Michael Kinsley at TheAtlantic magazine, writes about the Baby Boomer generation and how they can make their mark in history. He pooh-poohs Joe Klein, writing in Time a year ago, for suggesting that legalizing marijuana would be a suitable mark.

So what do you give the country that has everything? You give it cash. The biggest peril Americans now face isn’t Islamo-fascism. It’s our own inability to live within our means. It would be nice to give our country the wisdom and self-discipline to stop running up the credit card. And we should try. But it’s unlikely that we can remake the national character (including our own) in 19 years. What we can do is offer a lecture and a fresh start. We should pass on to the next generation an America that’s free from debt.

What an idiotic thing to propose.

One would think that the need is for responsible money handling, which would have long-lasting impacts. Gifts, especially of cash, have the opposite effect.

Kinsley returns to the era of WWII and the Greatest Generation, and glosses over the massive use of mass media and deliberate government propaganda to manipulate a nation. This introduction to mass marketing became, after WWII, today's merchandising and marketing advertisement, and a consumerist culture who's bubble is bursting now with the current round of deflation. It is the lack of morals in advertising to create a perception of need in the target audience that most marks the legacy of the Greatest Generation that hinders today's world. Marketing designed to benefit makers of consumer products and consumer debt have little regard to endangering, as a nation, the discipline or values of the Baby Boomers.

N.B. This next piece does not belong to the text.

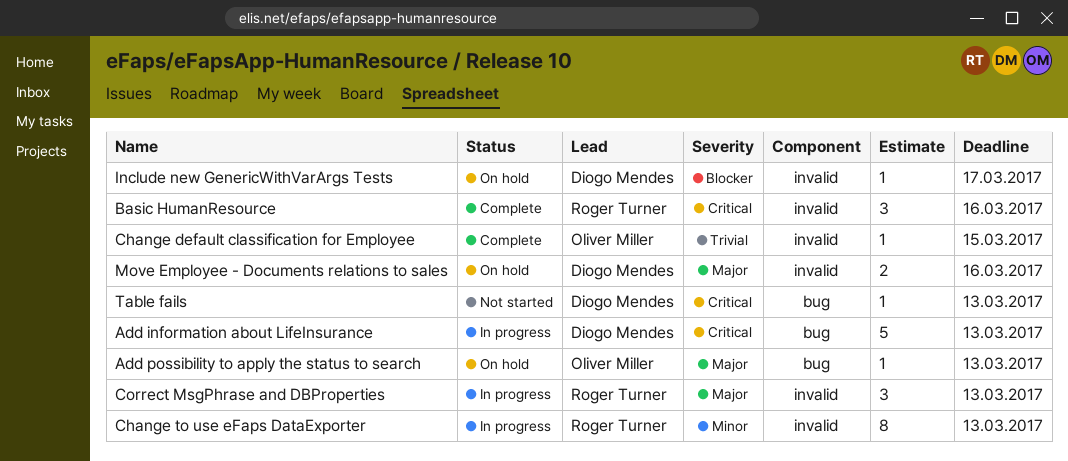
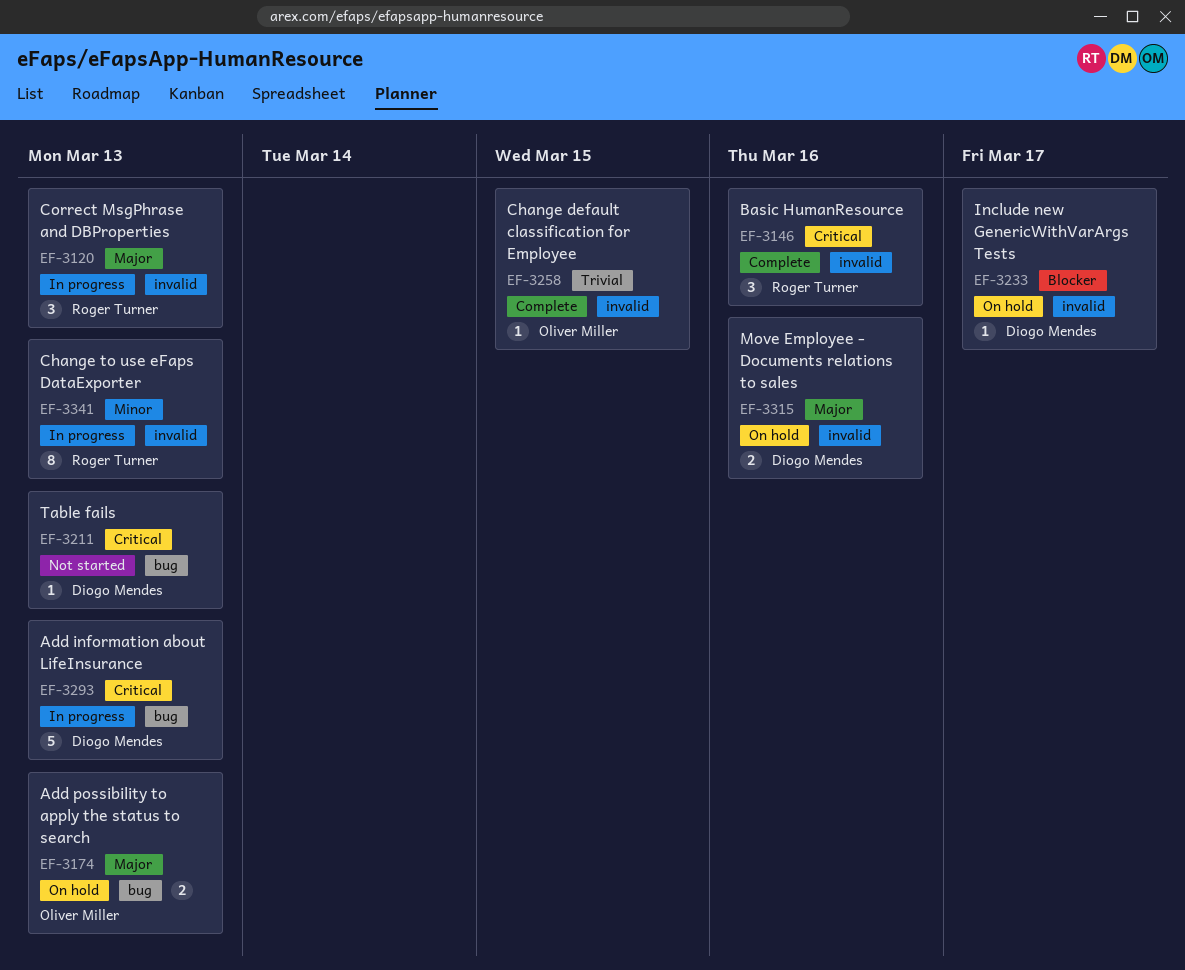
Add possibility to apply the status to search, estimate: 1 -> 2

The mark of the 1960's Boomers was the drop-out Hippie, in an age affluent enough that much of a generation could stop contributing to their own support and turn to drugs (crime) and indolence, without dying out completely. The Hippie movement ended as members were reabsorbed into a working - at the individual level - society. The mark of the Greatest Generation of the 1960s was a man on the moon, and Russian imperialism held at bay.

Bring home candy for the kids when you go to the grocery store. The next time you return home, what do the kids do? Right. Not greet you, but demand "their" candy. Kinsley's proposal to cash out the Boomers will merely give the next generation a free pass to continue living as if affluence were a virtue and a certainty - and guarantee the overspending continues but without an example of how to stop (which is to stop spending).

Death taxes or voluntary donations of estates result in money withdrawn from the economy, denied to heirs that might have been otherwise been ready to continue ongoing businesses and enterprises - like farmland. Snatching estates for government use rewards government spending (vote buying), while ruining lives for the people living on the ongoing business of living, related to that estate.

Lack of discipline is the problem, and gifts are not the answer.